◆ WHAT NEEDS TO BE DONE ◆
Please print the records below exactly as they are written.

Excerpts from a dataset
****************************************

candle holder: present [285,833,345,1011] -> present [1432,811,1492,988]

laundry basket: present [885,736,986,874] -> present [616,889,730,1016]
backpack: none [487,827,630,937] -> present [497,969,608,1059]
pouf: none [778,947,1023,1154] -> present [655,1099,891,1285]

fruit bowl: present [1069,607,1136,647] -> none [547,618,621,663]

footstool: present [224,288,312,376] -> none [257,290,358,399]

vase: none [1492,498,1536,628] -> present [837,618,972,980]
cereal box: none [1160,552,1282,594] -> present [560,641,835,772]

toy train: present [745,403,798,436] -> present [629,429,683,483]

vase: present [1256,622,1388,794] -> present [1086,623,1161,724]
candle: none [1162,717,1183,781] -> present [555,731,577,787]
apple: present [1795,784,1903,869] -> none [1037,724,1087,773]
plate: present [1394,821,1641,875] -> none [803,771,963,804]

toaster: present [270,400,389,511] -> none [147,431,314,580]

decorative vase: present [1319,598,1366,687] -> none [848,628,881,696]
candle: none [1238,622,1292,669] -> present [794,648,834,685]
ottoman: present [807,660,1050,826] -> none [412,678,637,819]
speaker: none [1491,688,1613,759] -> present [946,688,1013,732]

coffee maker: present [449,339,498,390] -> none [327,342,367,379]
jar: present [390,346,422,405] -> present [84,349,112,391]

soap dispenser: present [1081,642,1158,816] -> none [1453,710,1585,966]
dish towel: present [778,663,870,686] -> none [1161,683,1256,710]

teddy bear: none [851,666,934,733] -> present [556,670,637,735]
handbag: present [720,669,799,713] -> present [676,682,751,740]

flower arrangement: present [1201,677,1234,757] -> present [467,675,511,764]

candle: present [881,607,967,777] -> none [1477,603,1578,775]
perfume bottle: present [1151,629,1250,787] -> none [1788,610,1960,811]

****************************************

◆ ANSWER FOR THE TASK ◆
candle holder: present [285,833,345,1011] -> present [1432,811,1492,988]

laundry basket: present [885,736,986,874] -> present [616,889,730,1016]
backpack: none [487,827,630,937] -> present [497,969,608,1059]
pouf: none [778,947,1023,1154] -> present [655,1099,891,1285]

fruit bowl: present [1069,607,1136,647] -> none [547,618,621,663]

footstool: present [224,288,312,376] -> none [257,290,358,399]

vase: none [1492,498,1536,628] -> present [837,618,972,980]
cereal box: none [1160,552,1282,594] -> present [560,641,835,772]

toy train: present [745,403,798,436] -> present [629,429,683,483]

vase: present [1256,622,1388,794] -> present [1086,623,1161,724]
candle: none [1162,717,1183,781] -> present [555,731,577,787]
apple: present [1795,784,1903,869] -> none [1037,724,1087,773]
plate: present [1394,821,1641,875] -> none [803,771,963,804]

toaster: present [270,400,389,511] -> none [147,431,314,580]

decorative vase: present [1319,598,1366,687] -> none [848,628,881,696]
candle: none [1238,622,1292,669] -> present [794,648,834,685]
ottoman: present [807,660,1050,826] -> none [412,678,637,819]
speaker: none [1491,688,1613,759] -> present [946,688,1013,732]

coffee maker: present [449,339,498,390] -> none [327,342,367,379]
jar: present [390,346,422,405] -> present [84,349,112,391]

soap dispenser: present [1081,642,1158,816] -> none [1453,710,1585,966]
dish towel: present [778,663,870,686] -> none [1161,683,1256,710]

teddy bear: none [851,666,934,733] -> present [556,670,637,735]
handbag: present [720,669,799,713] -> present [676,682,751,740]

flower arrangement: present [1201,677,1234,757] -> present [467,675,511,764]

candle: present [881,607,967,777] -> none [1477,603,1578,775]
perfume bottle: present [1151,629,1250,787] -> none [1788,610,1960,811]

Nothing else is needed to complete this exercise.